The task returns a structured JSON object with all detected content:

{
  "metadata": {
    "source_file": "delivery-note.pdf",
    "total_pages": 1,
    "total_text_blocks": 49,
    "total_blocks": 12,
    "total_tables": 1,
    "total_formulas": 0,
    "total_seals": 1,
    "extraction_engine": "PPStructureV3"
  },
  "markdown": "# Delivery Note No. 7208166\n\nDate: 19/03/2025\n\n| Pos | Qty | Article |\n|-----|-----|---------|\n| 1 | 100 | Screws M8 |",
  "full_text": "Delivery Note No. 7208166\nDate: 19/03/2025\nPSL Ltd.",
  "pages": [
    {
      "page_number": 0,
      "markdown": "# Delivery Note No. 7208166\n...",
      "text": "Delivery Note No. 7208166\nDate: 19/03/2025\nPSL Ltd.",
      "blocks": [
        { "label": "doc_title", "content": "Delivery Note No. 7208166", "bbox": [120, 80, 480, 110] },
        { "label": "header", "content": "Pantarey Ltd.", "bbox": [80, 40, 240, 60] },
        { "label": "paragraph_title", "content": "Date: 19/03/2025", "bbox": [120, 130, 320, 150] }
      ],
      "tables": [
        { "index": 0, "html": "<table><tr><td>Pos</td><td>Qty</td></tr><tr><td>1</td><td>100</td></tr></table>" }
      ],
      "text_blocks": [
        { "text": "Delivery Note No. 7208166", "confidence": 0.98 }
      ],
      "formulas": [],
      "seals": [
        { "text": "Pantarey Ltd." }
      ]
    }
  ]
}

Explanation:

  • metadata: Summary of the extraction (page count, number of detected blocks, tables, formulas, seals).
  • markdown: RAG-optimized Markdown of the entire document – ideal as input for AI services. Headers, footers, and page numbers are intentionally stripped here (they live in pages[].blocks).
  • full_text: The complete plain text of all pages.
  • pages: Array with one entry per page. Each page contains:
    • markdown: Markdown of the individual page.
    • text: Plain text of the page.
    • blocks: Layout blocks with semantic labels (e.g. doc_title, header, footer, page_number, paragraph_title, text). This is where titles, headers, and footers live.
    • tables: Detected tables as HTML – the cell structure is preserved even on complex layouts.
    • text_blocks: Individual OCR text fragments with confidence values (confidence, 0–1).
    • formulas: Mathematical formulas as LaTeX.
    • seals: Text recognized inside seals/stamps – useful for identifying the issuer or signing entity.

JSONata examples

// Reference a file from a previous upload step
{
  "document": {
    "referenceId": $.fileUpload.referenceId,
    "filename": $.fileUpload.filename
  }
}
// Pass the Markdown directly to an AI service
{
  "content": $.ocrResult.markdown,
  "questions": [
    {
      "question": "What is the delivery note number?",
      "attribute": "deliveryNoteNumber"
    }
  ]
}
// Check whether any tables were detected (gateway condition)
$.ocrResult.metadata.total_tables > 0

Notes

  • Processing time depends on document size and complexity, typically 30–120 seconds.
  • Multi-page PDFs are processed in full – each page appears as its own element in the pages array.
  • The confidence value of each text fragment is useful for quality assessment – values below 0.7 indicate uncertain recognition.
  • The content of markdown and pages[].blocks overlaps intentionally, because PaddleX strips headers, footers, and page numbers from the Markdown.

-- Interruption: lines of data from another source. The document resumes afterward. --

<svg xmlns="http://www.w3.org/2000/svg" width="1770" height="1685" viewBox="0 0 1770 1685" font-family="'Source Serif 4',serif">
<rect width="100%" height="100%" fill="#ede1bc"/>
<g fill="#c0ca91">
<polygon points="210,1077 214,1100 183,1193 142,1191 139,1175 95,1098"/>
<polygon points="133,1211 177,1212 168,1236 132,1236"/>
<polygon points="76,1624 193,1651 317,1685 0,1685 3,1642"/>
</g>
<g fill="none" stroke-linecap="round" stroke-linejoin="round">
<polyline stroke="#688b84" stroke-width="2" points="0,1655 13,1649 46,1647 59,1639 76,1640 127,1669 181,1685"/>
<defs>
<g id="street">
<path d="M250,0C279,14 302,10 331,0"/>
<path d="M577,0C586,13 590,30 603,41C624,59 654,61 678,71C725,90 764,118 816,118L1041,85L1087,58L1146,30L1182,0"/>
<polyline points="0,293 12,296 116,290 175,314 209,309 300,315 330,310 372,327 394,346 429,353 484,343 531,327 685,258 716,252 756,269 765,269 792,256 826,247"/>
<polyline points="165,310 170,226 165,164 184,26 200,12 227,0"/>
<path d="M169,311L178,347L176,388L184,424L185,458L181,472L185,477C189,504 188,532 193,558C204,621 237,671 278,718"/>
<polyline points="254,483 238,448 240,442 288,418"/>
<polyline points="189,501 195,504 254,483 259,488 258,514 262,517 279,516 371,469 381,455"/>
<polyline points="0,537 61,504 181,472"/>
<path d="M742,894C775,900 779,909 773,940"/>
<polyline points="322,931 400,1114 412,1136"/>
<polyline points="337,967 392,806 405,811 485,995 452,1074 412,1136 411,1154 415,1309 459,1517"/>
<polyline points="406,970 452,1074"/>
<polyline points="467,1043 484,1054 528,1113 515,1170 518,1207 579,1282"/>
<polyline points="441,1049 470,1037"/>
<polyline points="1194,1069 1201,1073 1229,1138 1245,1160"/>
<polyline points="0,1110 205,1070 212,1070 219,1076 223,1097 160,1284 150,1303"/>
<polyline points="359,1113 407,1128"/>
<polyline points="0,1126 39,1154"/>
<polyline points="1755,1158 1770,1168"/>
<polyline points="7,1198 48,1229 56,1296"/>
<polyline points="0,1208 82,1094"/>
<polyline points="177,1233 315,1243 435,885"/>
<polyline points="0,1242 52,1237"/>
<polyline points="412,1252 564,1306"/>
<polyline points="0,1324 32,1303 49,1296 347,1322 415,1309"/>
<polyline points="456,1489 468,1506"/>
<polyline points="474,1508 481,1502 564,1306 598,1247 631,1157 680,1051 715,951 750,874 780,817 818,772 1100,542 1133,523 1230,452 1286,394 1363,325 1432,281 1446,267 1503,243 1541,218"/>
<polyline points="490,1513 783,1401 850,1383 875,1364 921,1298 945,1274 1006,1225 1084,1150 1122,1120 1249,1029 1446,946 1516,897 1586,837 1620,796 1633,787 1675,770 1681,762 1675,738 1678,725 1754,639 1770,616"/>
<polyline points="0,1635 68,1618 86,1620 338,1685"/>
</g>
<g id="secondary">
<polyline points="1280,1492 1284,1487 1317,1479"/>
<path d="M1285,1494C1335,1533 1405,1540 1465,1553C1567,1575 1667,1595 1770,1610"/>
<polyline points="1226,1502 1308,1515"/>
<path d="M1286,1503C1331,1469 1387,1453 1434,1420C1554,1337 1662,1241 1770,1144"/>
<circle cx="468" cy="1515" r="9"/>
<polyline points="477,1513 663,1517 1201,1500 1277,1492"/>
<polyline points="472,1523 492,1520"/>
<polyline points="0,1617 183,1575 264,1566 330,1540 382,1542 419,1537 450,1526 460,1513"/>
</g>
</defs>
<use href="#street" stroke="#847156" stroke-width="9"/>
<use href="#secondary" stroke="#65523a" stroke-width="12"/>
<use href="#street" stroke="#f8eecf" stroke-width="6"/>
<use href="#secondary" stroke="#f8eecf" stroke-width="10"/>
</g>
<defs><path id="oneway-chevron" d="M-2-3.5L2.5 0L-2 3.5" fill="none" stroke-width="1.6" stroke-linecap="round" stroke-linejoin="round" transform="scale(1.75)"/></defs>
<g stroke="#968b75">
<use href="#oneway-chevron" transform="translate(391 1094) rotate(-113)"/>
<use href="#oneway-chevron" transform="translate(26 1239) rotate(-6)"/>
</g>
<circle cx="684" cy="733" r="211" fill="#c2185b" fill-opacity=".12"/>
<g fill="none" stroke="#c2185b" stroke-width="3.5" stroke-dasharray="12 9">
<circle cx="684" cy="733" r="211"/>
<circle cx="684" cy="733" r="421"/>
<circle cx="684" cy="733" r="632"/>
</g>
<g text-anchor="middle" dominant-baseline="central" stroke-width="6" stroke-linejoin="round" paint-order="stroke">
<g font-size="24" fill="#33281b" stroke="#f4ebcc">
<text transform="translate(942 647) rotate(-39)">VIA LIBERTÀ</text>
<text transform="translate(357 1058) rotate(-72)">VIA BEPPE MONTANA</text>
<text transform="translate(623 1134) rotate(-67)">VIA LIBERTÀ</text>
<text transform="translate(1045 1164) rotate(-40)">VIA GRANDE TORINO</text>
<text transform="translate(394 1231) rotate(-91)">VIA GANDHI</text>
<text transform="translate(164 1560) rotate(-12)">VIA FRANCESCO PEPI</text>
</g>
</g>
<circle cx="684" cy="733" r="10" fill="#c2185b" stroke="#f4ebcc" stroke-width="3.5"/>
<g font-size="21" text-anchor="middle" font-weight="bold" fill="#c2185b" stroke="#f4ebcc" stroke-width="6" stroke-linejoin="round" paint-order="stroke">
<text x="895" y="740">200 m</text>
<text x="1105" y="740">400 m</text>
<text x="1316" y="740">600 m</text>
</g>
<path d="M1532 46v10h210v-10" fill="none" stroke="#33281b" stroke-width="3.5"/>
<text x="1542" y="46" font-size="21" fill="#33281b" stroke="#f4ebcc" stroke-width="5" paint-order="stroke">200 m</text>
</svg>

This separation is helpful for downstream AI steps.
  • Seal recognition works particularly well for clearly defined, circular company stamps.
  • Handwritten content is recognized but is generally less reliable than printed text.

Tip

Combining this task with "AI: Extract data from OCR" is particularly powerful: first the document is read via OCR, then typed fields, line-item tables (e.g. articles with quantity and price), and a key-value index are extracted in a targeted way. Two service tasks are enough to model the full flow from an incoming file to structured data.